The world has been largely united in resisting the development of nuclear weapons in North Korea. The North Koreans don't care.
Phil Tanny @ 2022-08-27T12:27 (+1)
As someone who is eager to do spend my work time well, who thinks that our moral circle should include the future, but who does not know ways to reliably improve it... what should I do?
Focus on what you can do to help now, while you consider this further in the background? If all humans present and future are equal, then present humans are as good a target as future humans, and much much more accessible.
Maybe try to de-abstract helping, and make it more tangible and real in your personal experience? Maybe the old lady across the street needs help bringing in her groceries. So you start there, and follow the bread crumbs where ever they lead.
Something simple like this can be a good experiment. If you should find you don't really want to help the old lady who is right in front of you, or if you do, that might help you develop additional clarity regarding your relationship with future humans.
Sjlver @ 2022-08-29T12:29 (+6)
Thanks!
It's clear to me that I want to help people. I think my problem isn't that help is abstract. My current work is in global health, and it's a great joy to be able to observe the positive effects of that work.
My question is about what would be the best use of my time and work. I consider the possibility that this work should target improving the far future, but that kind of work seems intractable, indirect, conditional on many assumptions, etc. I'd appreciate good pointers to concrete avenues for improving the future that don't suffer from these problems. Helping old ladies and introspection probably won't help me with that.
Konstantin Pilz @ 2022-08-18T15:56 (+1)
Note that even if alignment research may sometimes speed up AI development, most AI safety work is still making alignment more likely overall. So I agree that there are downsides here, but it seems really wild to think that it would be better not to do any alignment research instead.
Sjlver @ 2022-08-18T17:55 (+4)
Several people whom I respect hold the view that AI safety might be dangerous. For example, here's Alexander Berger tweeting about it.
A brief list of potential risks:
-
Conflicts of interests: Much AI safety work is done by companies who develop AIs. Max Tegmark makes this analogy: What would we think if a large part of climate change research were done by oil companies, or a large part of lung cancer research by tobacco companies?
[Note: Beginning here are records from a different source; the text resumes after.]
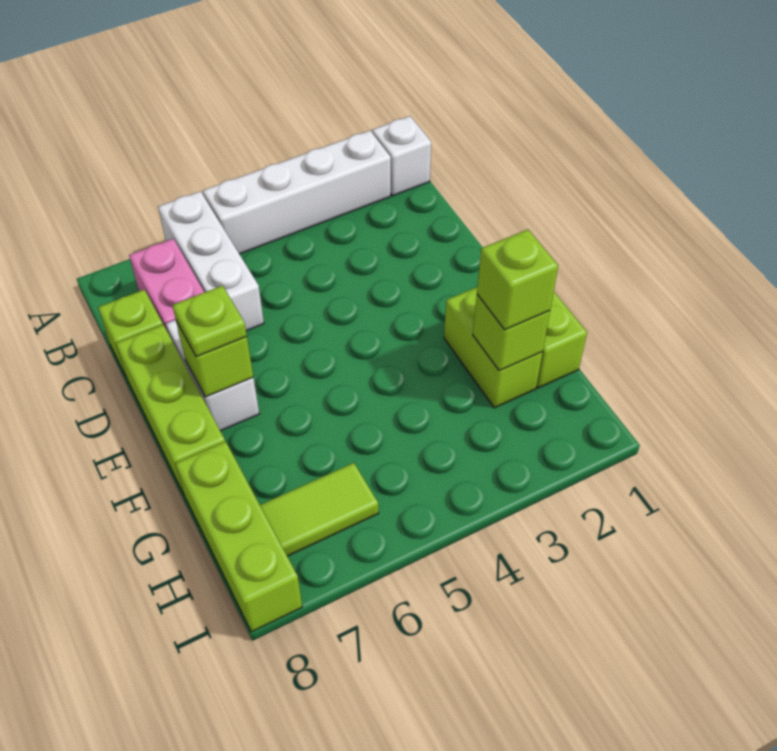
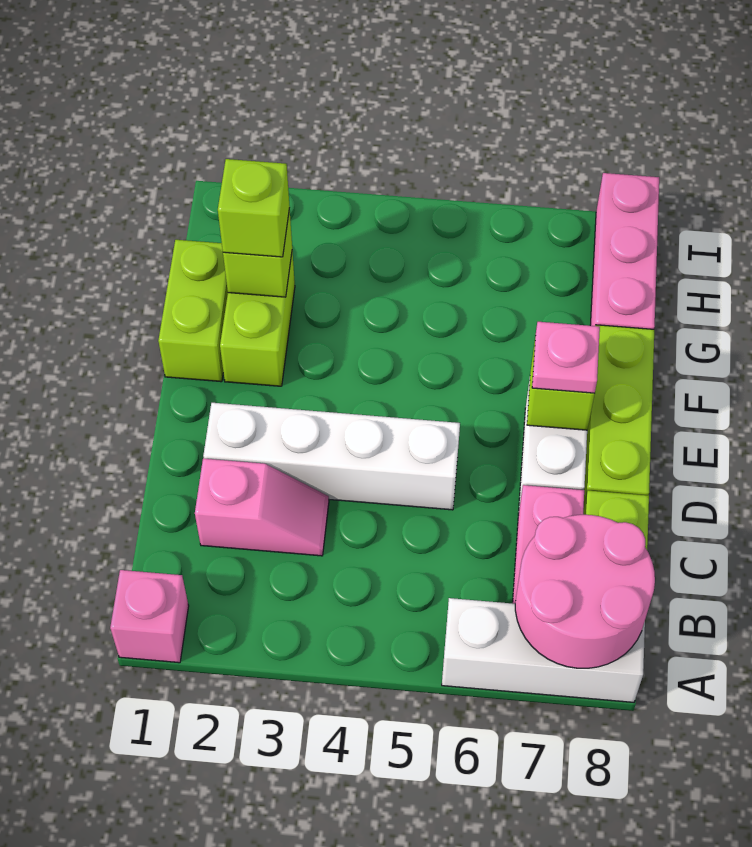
white brick A1 level 1 -> pink brick A1 level 1
white brick A2:A5 level 1 -> white brick D2:D5 level 1
white brick A6:C6 level 1 -> white brick A6:A8 level 1
none -> pink round brick A7:B8 level 2
none -> pink slope C2:C3 level 1 top 2
lime plate E7 level 3 -> pink plate E7 level 3
lime brick G8:I8 level 1 -> pink brick G8:I8 level 1
lime tile H6:H7 level 1 -> none

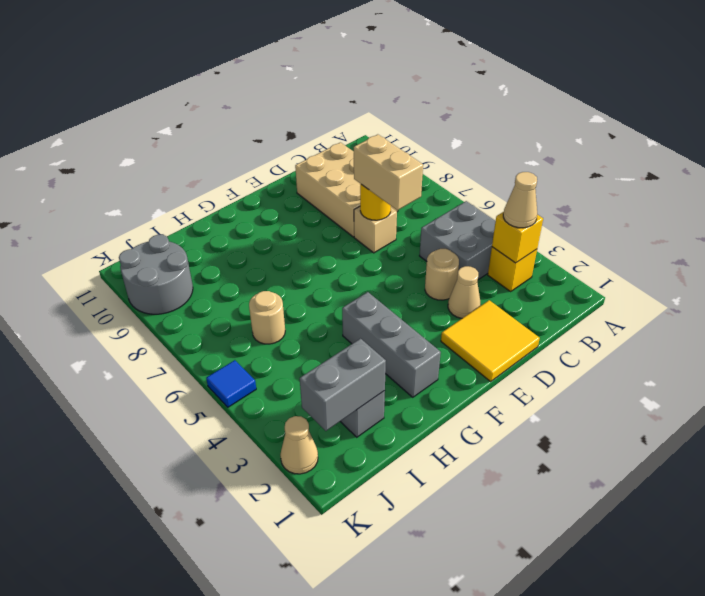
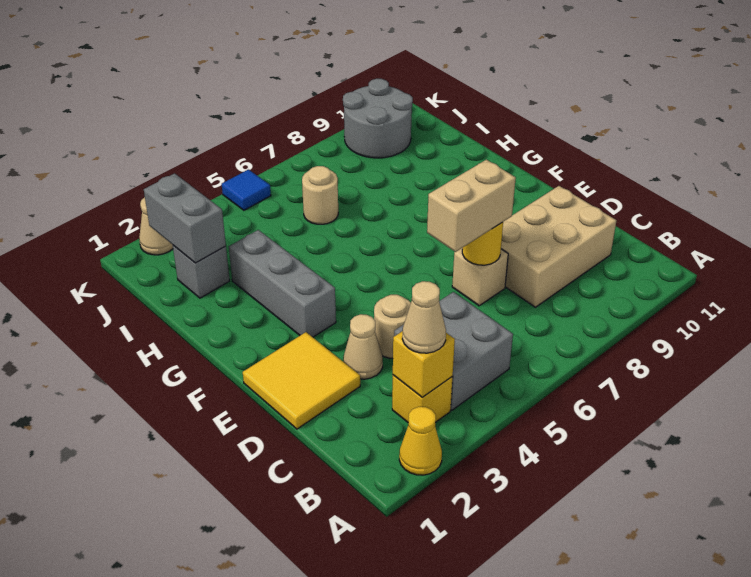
none -> yellow cone A2 level 1
grey brick G2:G4 level 1 -> grey brick F3:H3 level 1

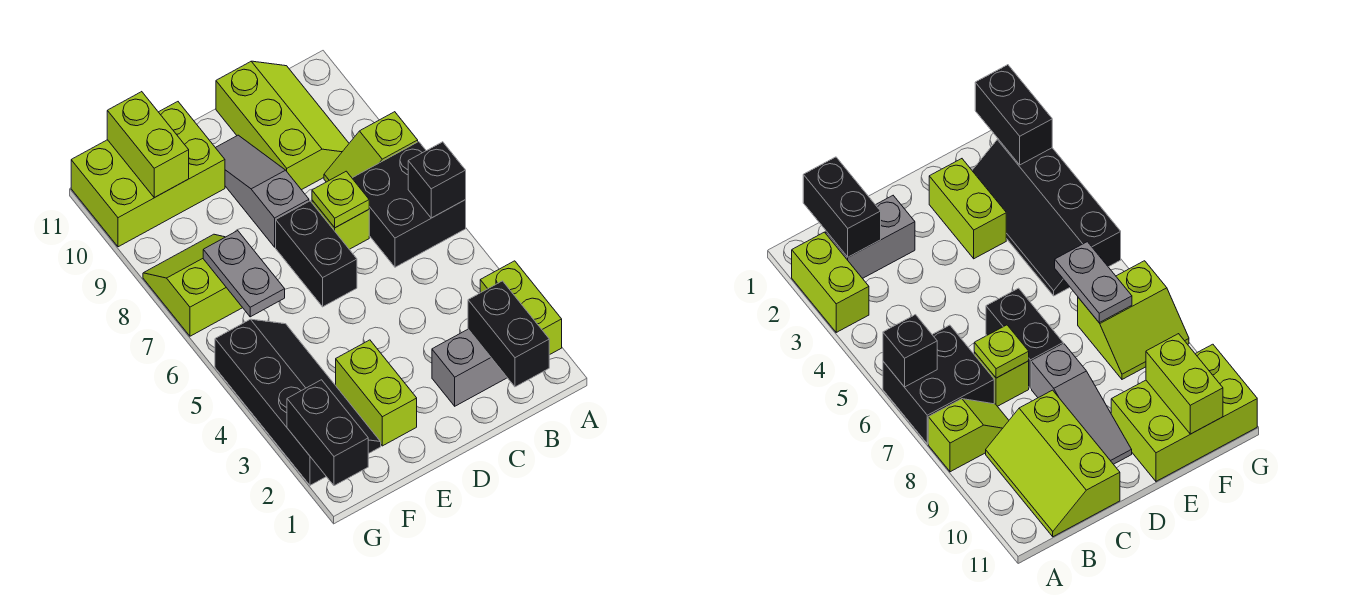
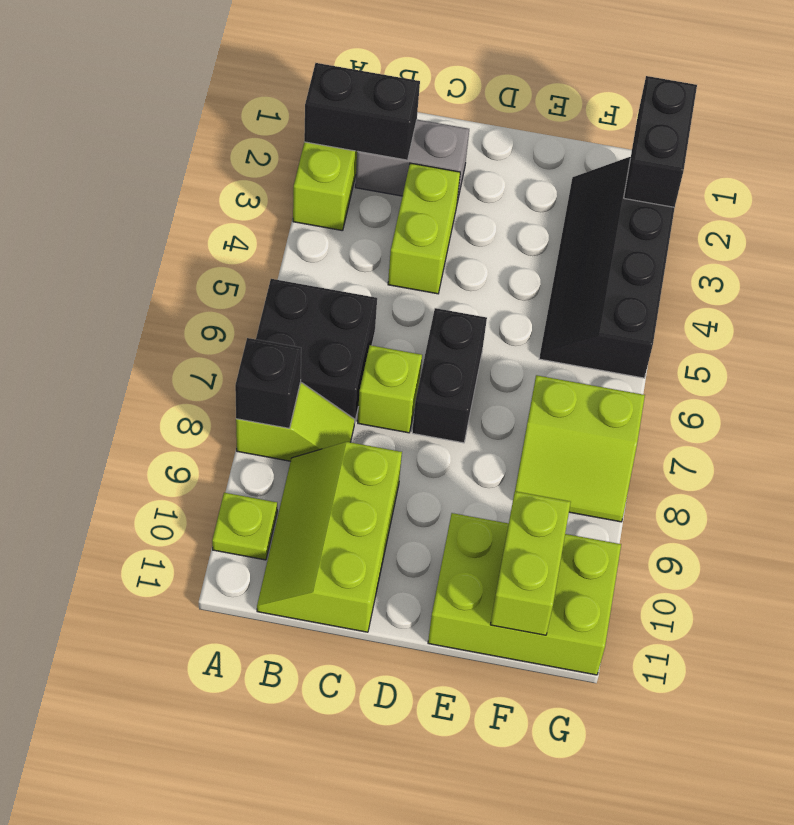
black brick A6 level 2 -> black brick A8 level 2
black brick B1:B2 level 2 -> black brick A2:B2 level 2
lime plate C7 level 2 -> lime plate A10 level 1
grey slope D8:D10 level 1 top 8 -> none
lime brick E2:E3 level 1 -> lime brick C3:C4 level 1
grey plate F6:F7 level 2 -> none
This situation probably makes AI safety research weaker. There is also the risk that it improves the reputation of AI companies, so that their non-safety work can advance faster and more boldly. And it means safety is delegated to a subteam rather than being everyone's responsibility (different from, say, information security).
-
Speeding up AI: Even well-meaning safety work likely speeds up the overall development of AI. For example, interpretability seems really promising for safety, but at the same time it is a quasi-necessary condition to deploy a powerful AI system. If you look at (for example) the recent papers from anthropic.com, you will find many techniques that are generally useful to build AIs.
-
Information hazard: I admire work like the Slaughterbots video from the Future of Life Institute. Yet it has clear infohazard potential. Similarly, Michael Nielsen writes "Afaict talking a lot about AI risk has clearly increased it quite a bit (many of the most talented people I know working on actual AI were influenced to by Bostrom.)"
-
Other failure modes mentioned by MichaelStJules:
- creating a false sense of security,
- publishing the results of the GPT models, demonstrating AI capabilities and showing the world how much further we can already push it, and therefore accelerating AI development, or
- slowing AI development more in countries that care more about safety than those that don't care much, risking a much worse AGI takeover if it matters who builds it first.